= Problem statement =
Render every line from the start of the items up to and including the line with "Dot at: occluded" as a Markdown table with two columns, Row and Line, numbering each row. Skip blank lines, and leave the pictures out.

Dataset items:
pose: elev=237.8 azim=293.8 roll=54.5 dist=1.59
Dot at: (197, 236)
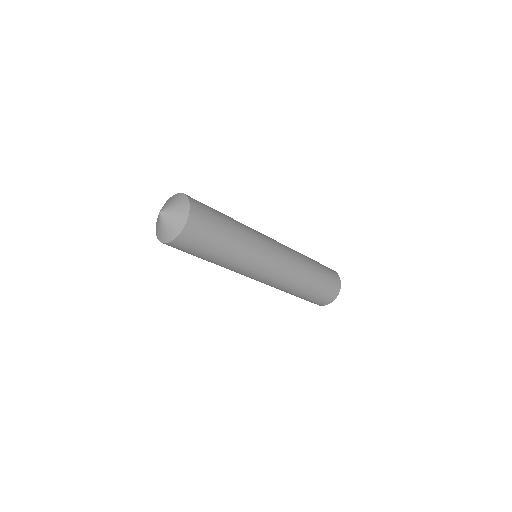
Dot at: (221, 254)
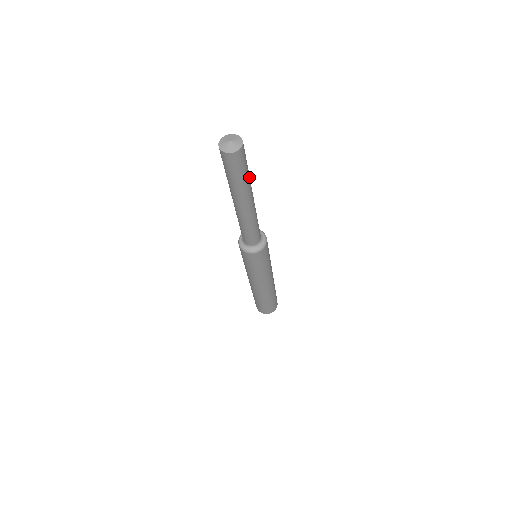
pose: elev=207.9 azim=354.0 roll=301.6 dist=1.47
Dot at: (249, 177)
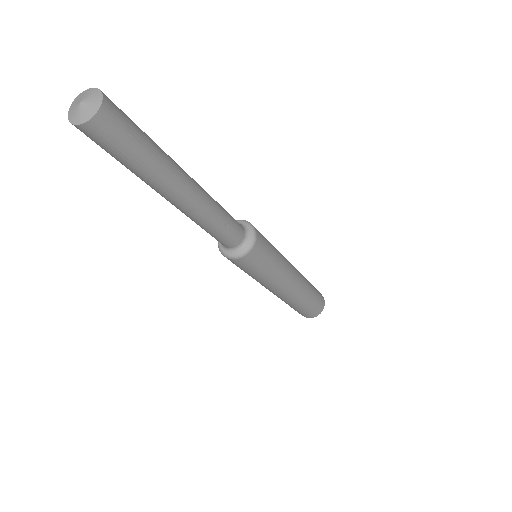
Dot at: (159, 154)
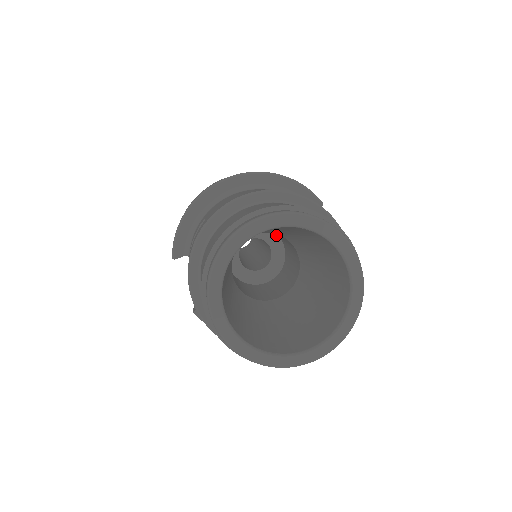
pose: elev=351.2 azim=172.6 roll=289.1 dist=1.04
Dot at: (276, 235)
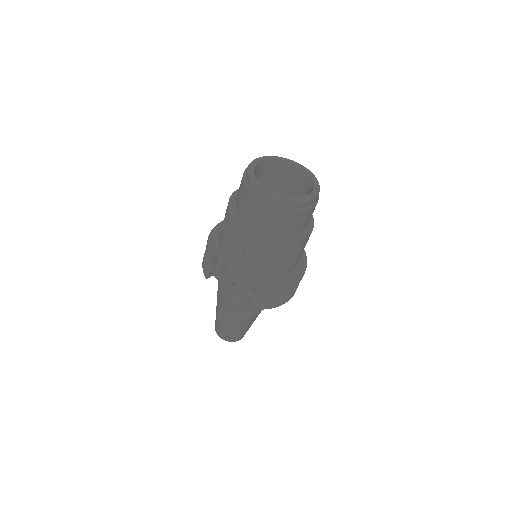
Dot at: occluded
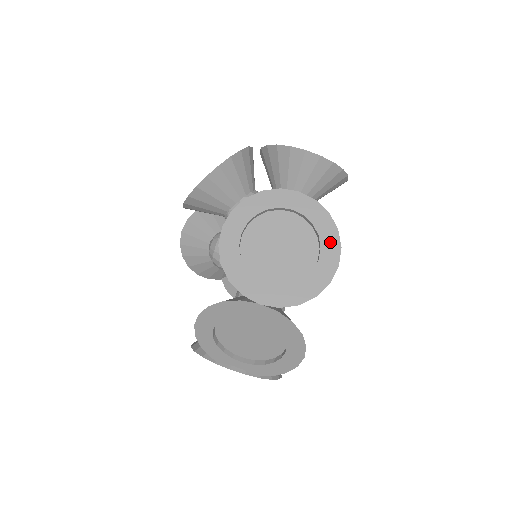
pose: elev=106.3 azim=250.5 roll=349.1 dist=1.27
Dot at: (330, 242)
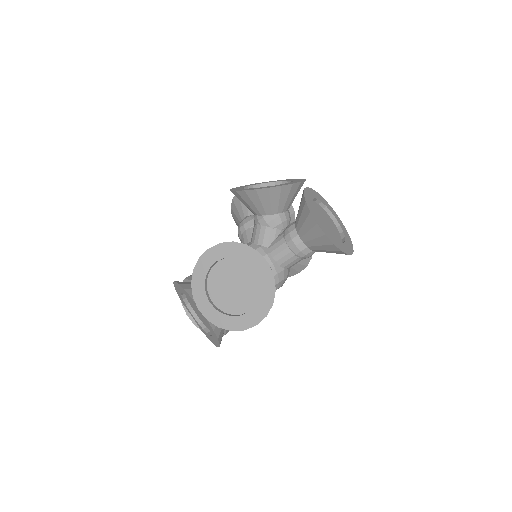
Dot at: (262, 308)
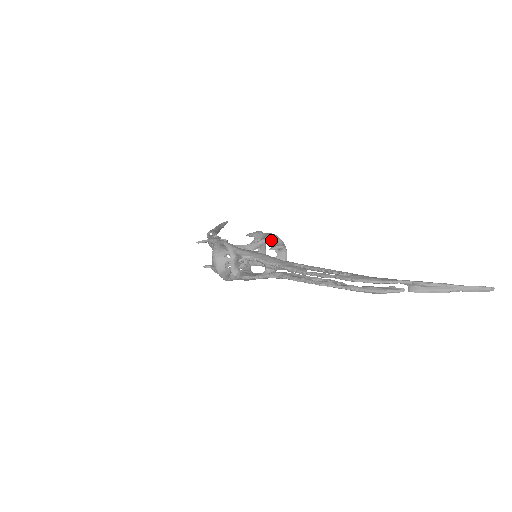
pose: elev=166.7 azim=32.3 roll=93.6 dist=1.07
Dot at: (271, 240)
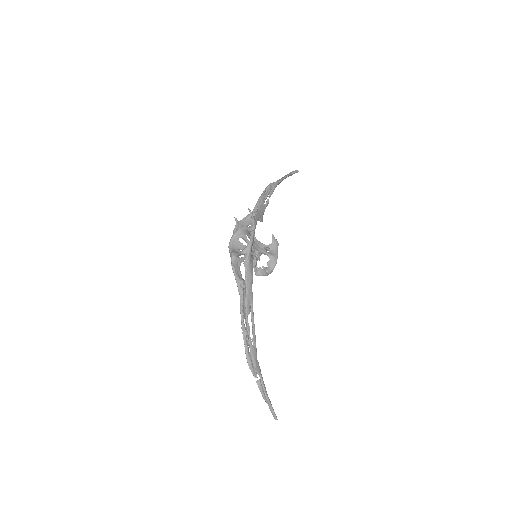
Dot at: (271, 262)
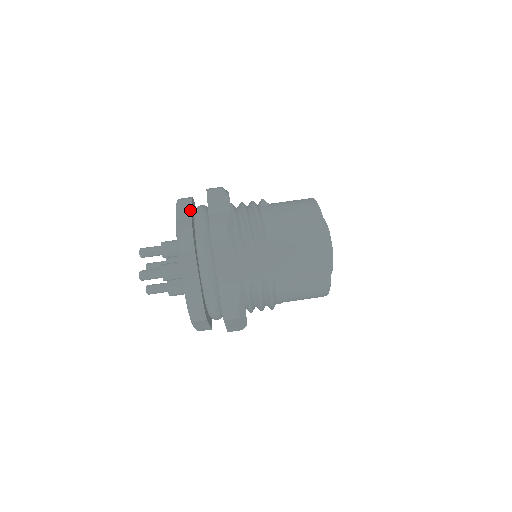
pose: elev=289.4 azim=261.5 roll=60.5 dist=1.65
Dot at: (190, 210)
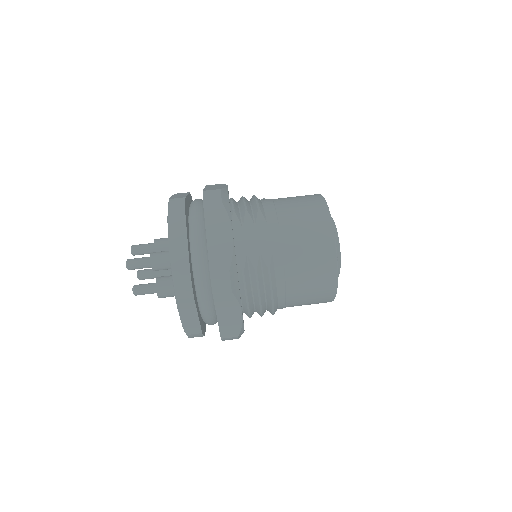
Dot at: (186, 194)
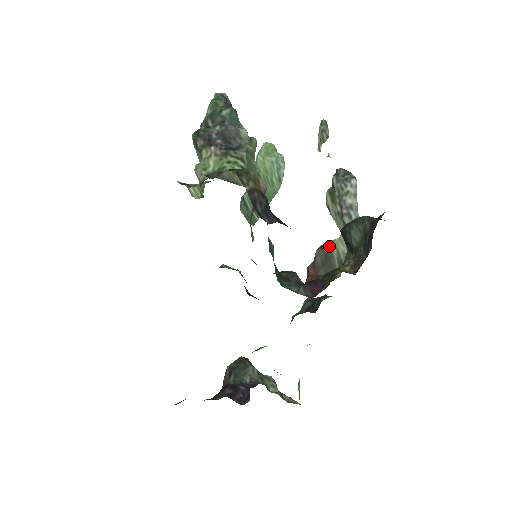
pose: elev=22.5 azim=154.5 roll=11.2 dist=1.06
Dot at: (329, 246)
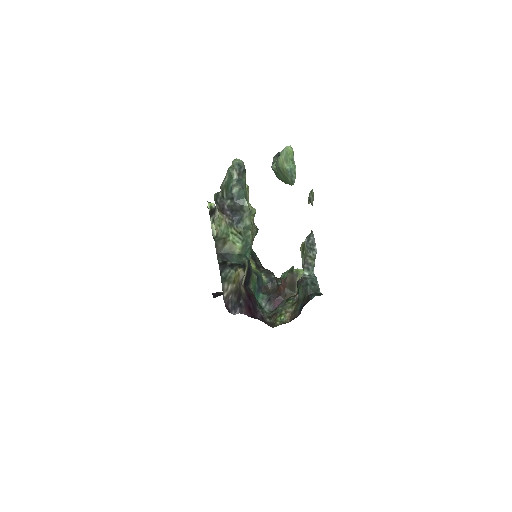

= Answer to the task =
| Row | Line |
|---|---|
| 1 | pose: elev=237.8 azim=293.8 roll=54.5 dist=1.59 |
| 2 | Dot at: (197, 236) |
| 3 | Dot at: (221, 254) |
| 4 | pose: elev=207.9 azim=354.0 roll=301.6 dist=1.47 |
| 5 | Dot at: (249, 177) |
| 6 | Dot at: (159, 154) |
| 7 | pose: elev=351.2 azim=172.6 roll=289.1 dist=1.04 |
| 8 | Dot at: (276, 235) |
| 9 | Dot at: occluded |